Tuesday, February 10, 2009

Kindle 2.0


The new Kindle is less than a centimeter thick, weighs 300 grams, and turns pages 20 percent faster than its predecessor. The e-ink technology powering its screen is also a newer generation, displaying sixteen shades of gray rather than four.The device betrays a plan to dominate the transition from printed books to electronic ones.At a press conference held at the Morgan Library in New York City this morning, Amazon announced a new version of its Kindle electronic reading device. While the new device offers important improvements over the original Kindle, it is most significant as a sign of Amazon's ambitions to dominate the transition from printed books to electronic ones.

The Kindle 2's biggest new feature is text to speech, powered by software from Nuance. The device can read a book aloud to a user, and is designed to make it easy to switch between reading and listening. At Monday's launch event, Jeff Bezos, the founder and CEO of Amazon, demonstrated this technology by having the Kindle read from the Gettysburg Address.
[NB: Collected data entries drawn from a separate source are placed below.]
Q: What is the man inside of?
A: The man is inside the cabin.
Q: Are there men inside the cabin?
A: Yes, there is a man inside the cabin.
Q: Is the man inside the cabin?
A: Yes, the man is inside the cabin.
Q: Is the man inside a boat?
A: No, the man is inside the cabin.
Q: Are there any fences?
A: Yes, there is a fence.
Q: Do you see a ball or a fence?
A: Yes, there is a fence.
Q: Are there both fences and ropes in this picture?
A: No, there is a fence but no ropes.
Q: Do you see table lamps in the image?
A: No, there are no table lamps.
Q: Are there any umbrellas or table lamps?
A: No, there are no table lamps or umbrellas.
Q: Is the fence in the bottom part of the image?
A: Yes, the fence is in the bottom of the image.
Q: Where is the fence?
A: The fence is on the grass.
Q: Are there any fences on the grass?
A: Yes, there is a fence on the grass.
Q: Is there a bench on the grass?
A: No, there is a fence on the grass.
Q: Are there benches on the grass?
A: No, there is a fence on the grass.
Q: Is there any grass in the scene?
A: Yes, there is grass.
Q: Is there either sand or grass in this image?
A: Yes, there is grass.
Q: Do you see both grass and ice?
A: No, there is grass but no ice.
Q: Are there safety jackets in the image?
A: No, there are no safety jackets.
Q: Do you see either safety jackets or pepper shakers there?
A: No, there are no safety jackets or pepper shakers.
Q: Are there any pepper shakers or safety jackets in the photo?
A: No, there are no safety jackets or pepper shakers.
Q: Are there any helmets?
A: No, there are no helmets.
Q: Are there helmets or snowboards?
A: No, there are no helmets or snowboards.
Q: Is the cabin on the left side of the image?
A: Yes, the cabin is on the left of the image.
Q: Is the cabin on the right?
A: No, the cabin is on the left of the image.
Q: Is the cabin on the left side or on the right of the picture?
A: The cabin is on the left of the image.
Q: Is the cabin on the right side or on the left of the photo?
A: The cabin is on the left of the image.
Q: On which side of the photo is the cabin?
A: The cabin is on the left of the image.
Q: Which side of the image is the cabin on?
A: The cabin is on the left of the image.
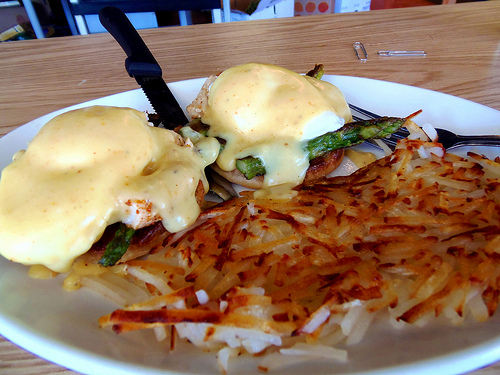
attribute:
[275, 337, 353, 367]
hash brown — white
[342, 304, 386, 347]
hash brown — white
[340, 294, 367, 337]
hash brown — white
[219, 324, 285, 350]
hash brown — white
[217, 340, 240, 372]
hash brown — white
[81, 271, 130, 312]
hash brown — white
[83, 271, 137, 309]
hash brown — white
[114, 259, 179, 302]
hash brown — white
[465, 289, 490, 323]
hash brown — white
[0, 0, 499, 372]
table — wooden , Round 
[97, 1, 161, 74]
handle — black 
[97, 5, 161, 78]
handle — black 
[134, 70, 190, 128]
blade — serrated 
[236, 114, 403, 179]
asperagus — green 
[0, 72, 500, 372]
plate — white , ceramic 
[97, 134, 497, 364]
hashbrowns — golden brown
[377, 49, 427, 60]
paperclip — metal 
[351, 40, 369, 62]
paperclip — metal 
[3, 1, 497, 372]
tabletop — light brown, wooden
The device betrayed the stilted speech that is characteristic of most text-to-speech software, but nonetheless pronounced the words clearly and accurately.

Most of the other changes to the Kindle are improvements designed to further its ability to "disappear" while the user is reading, as Bezos put it. At just under a centimeter thick, the device is smaller; is, at 300 grams, slightly lighter than the previous version; and turns pages 20 percent faster, Bezos said. The e-ink technology powering its screen is also a newer generation, displaying sixteen shades of gray rather than four. And the Kindle 2 has enough storage space for 1,500 books instead of just a few hundred. The Kindle 2 will sell for $359 and, as with the first Kindle, will come with free wireless access to Amazon's store.

While these updates may be welcomed by prospective users, the Kindle 2 is most significant as part of a strategy that Amazon is developing to deal with the anticipated shift away from the printed word. 

Amid signs that the market for electronic books is finally gaining momentum, Amazon could face stiff competition not only from other electronic reading devices, such as Sony's e-Reader, but also from increasingly capable smart phones and other portable Internet devices.

For example, last week, Google announced that it had reformatted more than 1.5 million books for reading on iPhones and Android phones. Although Google's offering currently consists of only public-domain books, Frances Haugen, product manager for Google Book Search, says that the company intends to work with partners to offer new books as well.